История вокруг Новосбирской оперы обозначила еще одну проблему: узурпации прав на свободу творческими людьми.
Защитники ЛИЧНОЙ творческой свободы режиссера Кулябина как-то не допускают мысли о том, что всё то же ЛИЧНОЕ религиозное чувство в человеке заставляет христианское сообщество восставать против спектакля.
Понять это, наверное, непросто, если нет веры, но странно, что сторонники демократических свобод не хотят уважать право других — право не быть оскорбленными! Парадоксально, но наши доморощенные европейцы не готовы принять европейское отношение к законности, и к общежительной солидарности — то есть полагать законность благом, и считать, что твоя свобода заканчивается там, где начинается свобода другого человека. Спектакль «Тангейзер» как раз и продемонстрировал тип отрицательной инфантильной свободы: я так вижу, потому что я так хочу.
Господство такой свободы есть форма творческого беззакония или свобода мародера по отношению к классике, что, увы, привело к печальным последствиям: наш человек (а особенно именно профессионал в искусстве) совершенно перестал различать подделку и подлинность, норму и ее искажение.
Между тем свобода для христиан ничуть не меньшая ценность, чем для художников. Стоит напомнить, что именно христианство стало величайшим метафизическим фундаментом всего подлинного в культуре и поставило человека так высоко, как не способна сделать сегодня никакая якобы демократическая культура: именно в христианском мире важно спасение даже одной человеческой души. Одной и каждой… Ну, а если уж сравнивать страдания в советский период художников и православных, их травмированность историей будет все же несколько разной — как-то неловко напоминать режиссеру Кулябину о сотнях и тысячах мучениках за веру.
Зачем Кулябину нужна свобода? Послушаем его самого. Он признавался, что о магистральных темах своего творчества он «не думает». «Пиковая дама», «Онегин» — это, по его словам, спектакли «о бессмысленности жизни как таковой, о пустоте. О том, что смысла нет ни в обществе, ни в борьбе с ним. „Онегин“, наверное, самый личный мой спектакль».
Как-то странно несколько миллионов рублей выкладывать из федерального бюджета за «пустоту» и за свободу такой интерпретации классики. Все-таки для такого типа свободы требуется частный театр и личные средства.

→ Формулировка задания
Какой из своих спектаклей режиссер Кулябин, согласно тексту о постановке «Тангейзера», назвал самым личным? Для выполнения задания следует опираться исключительно на текст.

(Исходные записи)
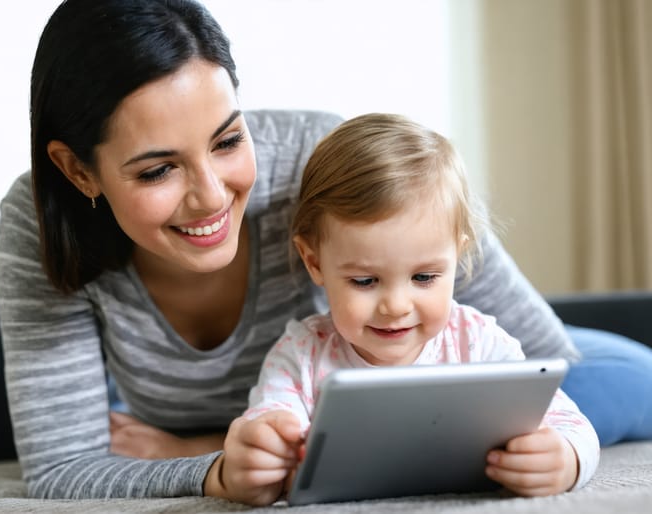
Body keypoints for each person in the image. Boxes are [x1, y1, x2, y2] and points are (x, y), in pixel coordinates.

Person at [0, 0, 652, 501]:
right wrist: (216, 468)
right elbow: (62, 469)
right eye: (156, 171)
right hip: (285, 405)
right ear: (79, 171)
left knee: (645, 381)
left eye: (229, 140)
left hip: (395, 363)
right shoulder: (39, 227)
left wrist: (555, 444)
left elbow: (538, 347)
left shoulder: (316, 163)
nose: (210, 196)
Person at [223, 113, 599, 505]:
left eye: (424, 278)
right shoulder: (302, 355)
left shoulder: (480, 342)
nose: (396, 307)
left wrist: (566, 458)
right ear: (314, 262)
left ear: (460, 254)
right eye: (365, 281)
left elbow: (572, 424)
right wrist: (259, 457)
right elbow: (265, 427)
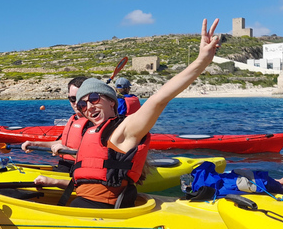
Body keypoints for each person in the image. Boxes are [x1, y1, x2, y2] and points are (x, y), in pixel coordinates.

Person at [34, 18, 220, 208]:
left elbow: (159, 99)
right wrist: (54, 182)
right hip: (82, 201)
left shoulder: (124, 130)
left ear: (111, 102)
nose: (88, 106)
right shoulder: (93, 132)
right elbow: (90, 184)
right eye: (82, 104)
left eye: (95, 99)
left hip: (101, 212)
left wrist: (201, 61)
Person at [21, 77, 92, 172]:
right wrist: (36, 144)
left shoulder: (94, 123)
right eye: (73, 99)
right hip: (65, 166)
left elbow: (95, 157)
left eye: (81, 98)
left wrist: (68, 150)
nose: (76, 103)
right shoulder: (74, 119)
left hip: (80, 171)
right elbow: (65, 143)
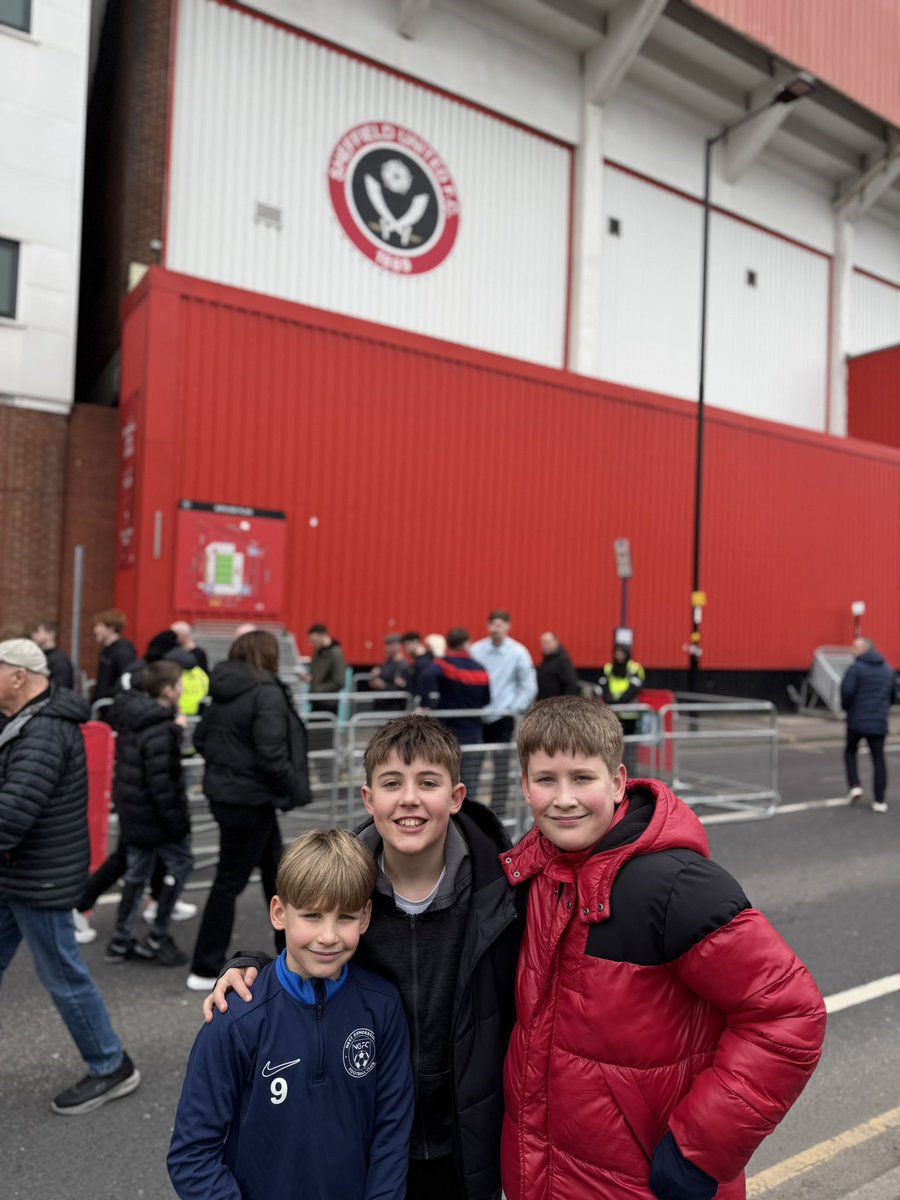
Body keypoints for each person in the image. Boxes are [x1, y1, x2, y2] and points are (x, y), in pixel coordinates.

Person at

→ Ответ
Спектакль «Онегин».